Wie Prüfungen das Lernen entwerten

Lehrpersonen kennen das Gefühl: Die Aufmerksamkeit einer Klasse verschwindet. Das, worum es gerade geht, ist nicht mehr im Fokus der Klasse – die Schüler:innen beginnen zu schwatzen, vielleicht über Privates, vielleicht über die nächste Prüfung. Einige schauen einfach gebannt in ihre Bildschirme und es wird klar: Sie bekommen nicht mit, was gerade bei der Lehrperson läuft, und tun nicht das, was die Planung der Lektion für die Schüler:innen vorsieht.

Was tun? Ein Hilfsmittel ist der Hinweis auf eine Prüfung.

«An der Prüfung müsst ihr das auch können!»
«Denkt ihr daran, dass wir in 10 Tagen eine Arbeit schreiben, dann solltet ihr diese Aufgaben beherrschen…»
«Gut, wenn euch das nicht mehr interessiert, dann können wir ja bald einen Test schreiben.»

Solche Aussagen scheinen oft zu wirken: Die Schüler:innen hören zu, beenden ihre Gespräche, nehmen ihre Notizen hervor oder klappen die Laptops zu. Für den Moment. Sobald der Prüfungsdruck nachlässt oder in einem anderen Fach dringlicher wird, lässt die Aufmerksamkeit aber noch stärker nach.

Viele Lehrpersonen denken, Prüfungen seien das einzige Mittel, mit dem sie Schüler:innen dazu bringen können, den Unterrichtsstoff ernst zu nehmen, Lernaktivitäten zu entfalten und Motivation zu verspüren – weil sie spüren, dass Schüler:innen sich vor einer Prüfung am intensivsten mit dem auseinandersetzen, worum es eigentlich gehen sollte. Das merken auch Schüler:innen, vor Prüfungen verstehen sie plötzlich zusammenhänge und dringen tief in die Materie ein.

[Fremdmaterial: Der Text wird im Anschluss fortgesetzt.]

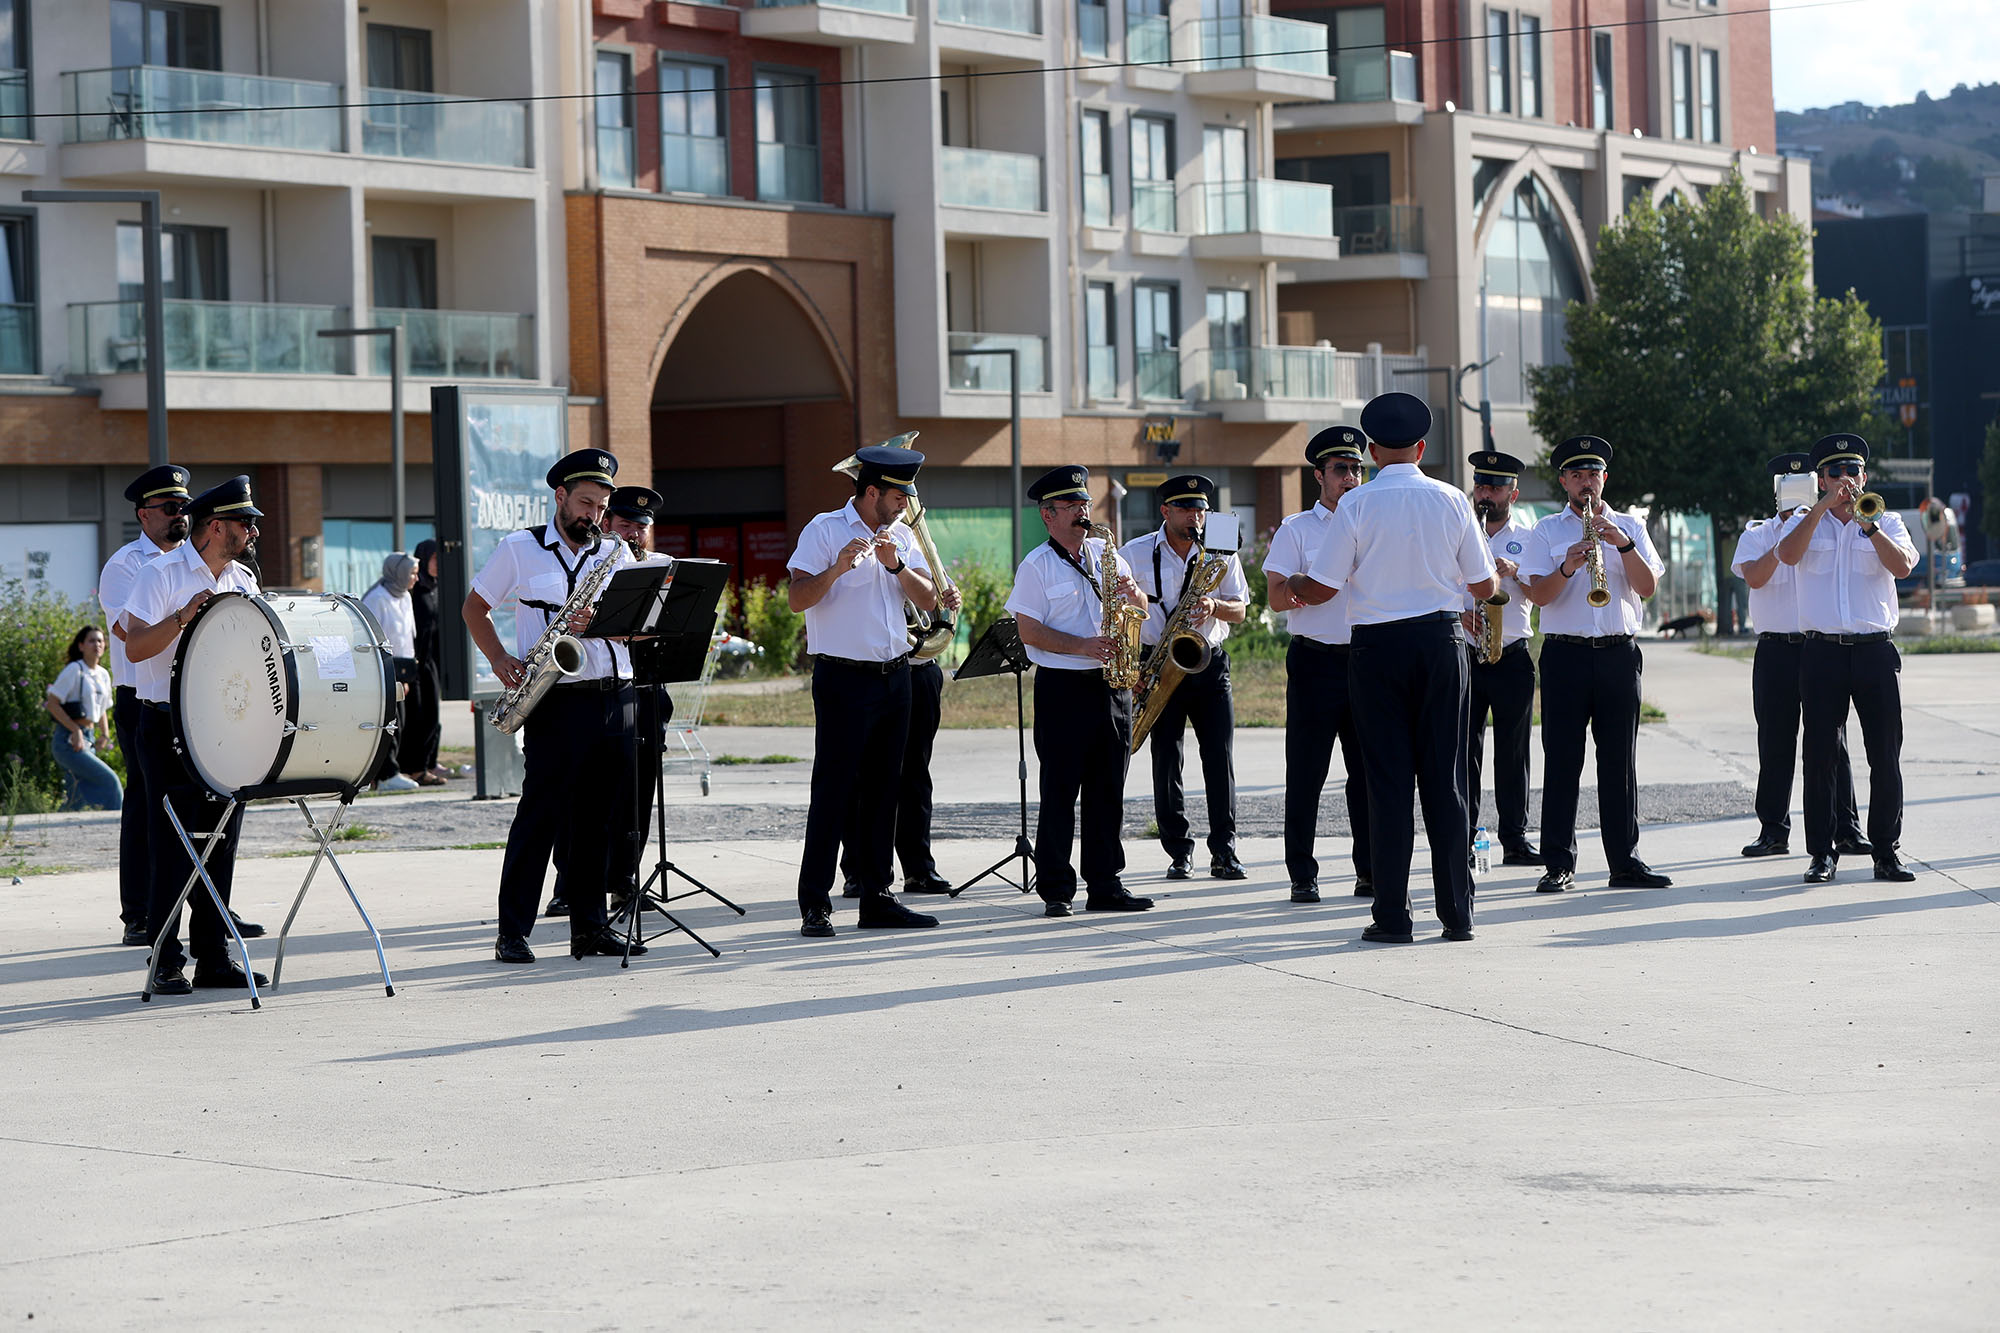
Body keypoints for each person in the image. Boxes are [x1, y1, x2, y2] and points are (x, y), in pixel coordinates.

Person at [1292, 394, 1495, 943]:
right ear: (1422, 448)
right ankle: (1458, 914)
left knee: (1386, 785)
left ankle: (1392, 916)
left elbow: (1324, 587)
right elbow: (1485, 586)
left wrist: (1292, 586)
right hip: (1440, 642)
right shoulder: (1453, 499)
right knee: (1447, 781)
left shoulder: (1357, 506)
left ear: (1375, 451)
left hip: (1376, 650)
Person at [464, 449, 643, 964]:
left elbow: (637, 625)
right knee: (540, 815)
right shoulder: (520, 548)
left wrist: (606, 622)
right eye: (585, 502)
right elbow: (474, 607)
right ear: (560, 497)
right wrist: (499, 659)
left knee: (597, 820)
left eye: (601, 505)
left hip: (615, 692)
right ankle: (512, 931)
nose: (593, 514)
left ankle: (588, 928)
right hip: (555, 698)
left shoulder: (614, 551)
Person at [120, 476, 271, 993]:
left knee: (221, 841)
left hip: (227, 725)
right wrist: (183, 618)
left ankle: (214, 955)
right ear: (216, 526)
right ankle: (165, 960)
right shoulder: (160, 574)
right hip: (167, 724)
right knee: (173, 844)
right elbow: (136, 647)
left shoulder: (243, 581)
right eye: (245, 523)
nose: (252, 532)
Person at [787, 444, 943, 938]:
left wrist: (898, 566)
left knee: (885, 790)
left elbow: (930, 599)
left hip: (896, 676)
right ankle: (815, 902)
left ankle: (877, 897)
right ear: (872, 490)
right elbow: (796, 598)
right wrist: (837, 568)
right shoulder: (825, 529)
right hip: (842, 679)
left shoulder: (901, 534)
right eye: (898, 497)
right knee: (833, 792)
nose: (904, 506)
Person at [1519, 436, 1672, 895]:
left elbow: (1646, 587)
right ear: (1564, 481)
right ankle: (1558, 863)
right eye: (1577, 475)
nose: (1587, 483)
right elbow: (1537, 595)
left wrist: (1623, 545)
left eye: (1594, 475)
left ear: (1605, 478)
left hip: (1618, 654)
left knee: (1618, 762)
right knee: (1562, 760)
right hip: (1565, 653)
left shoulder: (1630, 526)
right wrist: (1566, 568)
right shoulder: (1546, 530)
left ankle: (1624, 861)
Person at [1006, 465, 1154, 917]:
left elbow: (1144, 610)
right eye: (1072, 506)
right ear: (1048, 515)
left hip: (1112, 686)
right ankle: (1056, 888)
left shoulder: (1109, 555)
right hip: (1063, 688)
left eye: (1085, 504)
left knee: (1108, 789)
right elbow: (1028, 630)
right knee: (1060, 790)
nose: (1083, 512)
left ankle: (1106, 883)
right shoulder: (1037, 564)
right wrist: (1082, 646)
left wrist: (1134, 595)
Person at [1774, 433, 1919, 884]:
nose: (1845, 480)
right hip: (1821, 651)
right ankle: (1821, 853)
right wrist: (1821, 509)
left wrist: (1867, 525)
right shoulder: (1803, 520)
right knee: (1819, 756)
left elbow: (1902, 568)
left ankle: (1886, 851)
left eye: (1852, 472)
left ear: (1865, 476)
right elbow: (1786, 555)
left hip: (1875, 649)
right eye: (1835, 473)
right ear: (1820, 479)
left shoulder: (1886, 519)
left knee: (1884, 754)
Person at [1731, 453, 1869, 860]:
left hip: (1817, 645)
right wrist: (1786, 537)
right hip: (1775, 647)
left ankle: (1846, 826)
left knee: (1831, 741)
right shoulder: (1758, 534)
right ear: (1776, 492)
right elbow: (1754, 577)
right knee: (1775, 739)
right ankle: (1773, 828)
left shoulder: (1831, 528)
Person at [1121, 475, 1250, 881]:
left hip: (1208, 662)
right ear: (1166, 511)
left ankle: (1224, 850)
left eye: (1202, 509)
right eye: (1187, 509)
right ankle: (1178, 849)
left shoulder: (1220, 547)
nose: (1197, 517)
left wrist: (1213, 604)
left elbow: (1241, 609)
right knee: (1166, 758)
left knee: (1219, 758)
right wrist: (1134, 669)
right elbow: (1121, 613)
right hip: (1157, 663)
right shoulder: (1135, 552)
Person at [1265, 426, 1372, 904]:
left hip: (1365, 659)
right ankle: (1302, 874)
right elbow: (1274, 598)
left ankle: (1369, 871)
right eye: (1340, 470)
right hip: (1314, 661)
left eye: (1356, 469)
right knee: (1306, 772)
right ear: (1319, 476)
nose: (1350, 478)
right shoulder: (1297, 529)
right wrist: (1304, 584)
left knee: (1367, 774)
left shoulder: (1374, 521)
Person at [98, 464, 203, 946]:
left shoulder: (198, 562)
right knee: (146, 803)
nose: (179, 515)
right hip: (141, 698)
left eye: (183, 507)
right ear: (144, 515)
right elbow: (128, 632)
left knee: (204, 803)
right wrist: (181, 616)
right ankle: (139, 913)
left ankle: (211, 910)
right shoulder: (125, 566)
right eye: (168, 508)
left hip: (191, 695)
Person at [1459, 451, 1542, 867]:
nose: (1486, 495)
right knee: (1464, 749)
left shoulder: (1529, 537)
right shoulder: (1459, 531)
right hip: (1467, 654)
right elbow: (1441, 582)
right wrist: (1460, 614)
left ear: (1513, 493)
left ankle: (1515, 837)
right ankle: (1467, 834)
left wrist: (1517, 569)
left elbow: (1543, 586)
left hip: (1511, 654)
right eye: (1481, 486)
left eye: (1495, 488)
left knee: (1513, 751)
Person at [603, 484, 670, 906]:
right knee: (587, 788)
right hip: (600, 687)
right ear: (606, 523)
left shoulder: (661, 567)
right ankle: (568, 885)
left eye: (640, 528)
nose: (633, 534)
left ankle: (624, 879)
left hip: (647, 685)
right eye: (625, 524)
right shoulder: (591, 563)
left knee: (641, 785)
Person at [44, 625, 122, 812]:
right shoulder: (74, 669)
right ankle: (116, 828)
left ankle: (56, 835)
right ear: (81, 646)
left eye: (100, 641)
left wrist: (104, 733)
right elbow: (52, 703)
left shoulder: (103, 674)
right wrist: (75, 729)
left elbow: (101, 708)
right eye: (91, 640)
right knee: (111, 782)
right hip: (68, 740)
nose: (97, 644)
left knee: (75, 798)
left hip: (88, 738)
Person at [362, 552, 422, 792]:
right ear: (398, 573)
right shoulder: (377, 598)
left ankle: (391, 770)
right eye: (412, 574)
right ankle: (386, 774)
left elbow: (408, 635)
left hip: (404, 667)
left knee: (402, 720)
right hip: (384, 668)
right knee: (389, 721)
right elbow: (374, 638)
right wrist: (392, 673)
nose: (415, 579)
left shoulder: (405, 596)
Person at [407, 538, 447, 785]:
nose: (437, 564)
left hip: (432, 659)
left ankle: (430, 761)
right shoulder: (414, 590)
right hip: (416, 660)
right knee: (419, 715)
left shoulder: (435, 587)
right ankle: (416, 768)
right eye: (434, 559)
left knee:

Gleichwohl ist das ein fundamentaler Trugschluss. Wer Prüfungen so einsetzt und sie nicht als (möglicherweise) gesetzlich vorgeschriebenes Übel oder als überholte Praxis anschaut, verkennt, dass Lernen selber eine magnetische Kraft hat. Etwas zu verstehen oder etwas zu können ist das, was echte Motivation erzeugt. Auseinandersetzungen mit fachlichen Inhalten ist an eine Entwicklung gebunden. Jugendliche können oft nichts mit Themen anfangen, die nicht zu ihrer Entwicklung passen. Sie mit Prüfungen dazu zu zwingen, sagt ihnen, dass ihre Entwicklung nicht ernst genommen wird, ihre Lernbedürfnisse nicht adressiert werden. Alle Menschen wollen lernen und können lernen – nur nicht zur selben Zeit dasselbe. Zwang zu normalisieren ist keine Lösung, sondern ein massives Problem, das die Lernbereitschaft und Motivation von Menschen tiefgehend schädigt. Die Rede von «extrinsischer Motivation» ist symptomatisch dafür, dass sich Lehrpersonen einreden, dass sie mit Druck Motivation erzeugen können – obwohl das Gegenteil der Fall ist.

Lernen muss eine Faszination auslösen, muss eine Kraft an sich entfalten – und nicht aus psychischem Druck entstehen. Wer daran glaubt, wird Prüfungen zumindest zurückhaltend einsetzen oder ganz auf sie verzichten. Wer Prüfungen nutzt um Aktivitäten von Schüler:innen zu steuern, sagt damit, dass er oder sie selber nicht daran glaubt, dass der Unterrichtsinhalt spannend und lernenswert ist.